After a day at the zoo the family and I decided to stop and get a late lunch.  As the hostess guided us through the restaurant to our table I noticed Elizabeth scanning the room looking at the other patrons.  Then, as we were seated, she spotted what she was looking for, sighed and said, “Oh thank goodness.  We’re not the only ones that have a toddler.”

Her fears come from passed experiences of having Charlie in a restaurant.  Being the busy toddler that he is, it is difficult to keep him occupied throughout the process of deciding on food, ordering, waiting on food, eating and finally paying the check.  I’m sure that in his mind it seems like an eternity, and he just simply does not understand why he can’t just run all over the place.  So, to avoid being “those people with the screaming kid” we usually simply avoid these types of situations.

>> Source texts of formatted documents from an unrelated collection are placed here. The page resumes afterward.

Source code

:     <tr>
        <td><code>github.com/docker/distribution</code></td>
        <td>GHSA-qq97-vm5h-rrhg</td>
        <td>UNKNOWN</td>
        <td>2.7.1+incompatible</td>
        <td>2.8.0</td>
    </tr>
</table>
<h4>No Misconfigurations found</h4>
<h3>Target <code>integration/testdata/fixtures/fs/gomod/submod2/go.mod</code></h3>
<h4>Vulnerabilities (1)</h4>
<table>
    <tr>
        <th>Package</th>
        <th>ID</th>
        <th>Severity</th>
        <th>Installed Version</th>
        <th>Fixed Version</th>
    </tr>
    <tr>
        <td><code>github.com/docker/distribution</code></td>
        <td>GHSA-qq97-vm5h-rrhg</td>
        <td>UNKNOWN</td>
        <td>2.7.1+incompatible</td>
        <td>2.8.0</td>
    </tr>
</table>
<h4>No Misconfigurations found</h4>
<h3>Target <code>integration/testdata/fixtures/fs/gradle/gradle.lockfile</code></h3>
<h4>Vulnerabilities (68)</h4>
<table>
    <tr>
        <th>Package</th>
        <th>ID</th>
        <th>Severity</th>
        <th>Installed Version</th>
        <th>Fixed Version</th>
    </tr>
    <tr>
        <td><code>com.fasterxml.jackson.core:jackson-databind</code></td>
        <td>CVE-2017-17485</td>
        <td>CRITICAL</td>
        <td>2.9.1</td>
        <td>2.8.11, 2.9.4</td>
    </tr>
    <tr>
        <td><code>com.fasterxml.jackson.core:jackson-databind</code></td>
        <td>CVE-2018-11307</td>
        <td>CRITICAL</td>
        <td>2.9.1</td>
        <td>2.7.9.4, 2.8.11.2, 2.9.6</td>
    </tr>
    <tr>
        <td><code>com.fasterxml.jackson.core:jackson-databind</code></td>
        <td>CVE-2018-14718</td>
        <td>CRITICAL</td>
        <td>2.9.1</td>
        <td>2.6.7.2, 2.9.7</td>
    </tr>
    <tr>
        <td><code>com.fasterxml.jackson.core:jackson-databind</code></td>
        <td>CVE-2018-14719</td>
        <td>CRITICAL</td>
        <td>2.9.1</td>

dinnerYet those Elizabeth’s fear subsided at the sight of the other young family in the restaurant.  We did not know them.  We didn’t speak to them.  Yet these complete strangers were able to provide a sense calm.  Even if the worst were to happen and Charlie threw an all out tantrum, at least there would be one table that would understand and empathize with our predicament.

Parenthood – like life in general – can be pretty difficult at times; but it’s even more difficult when you try and do everything by yourself.  They say it takes a village to raise a child.  What they don’t tell you is that it’s a lot easier if that village has a few extra empathetic parents around.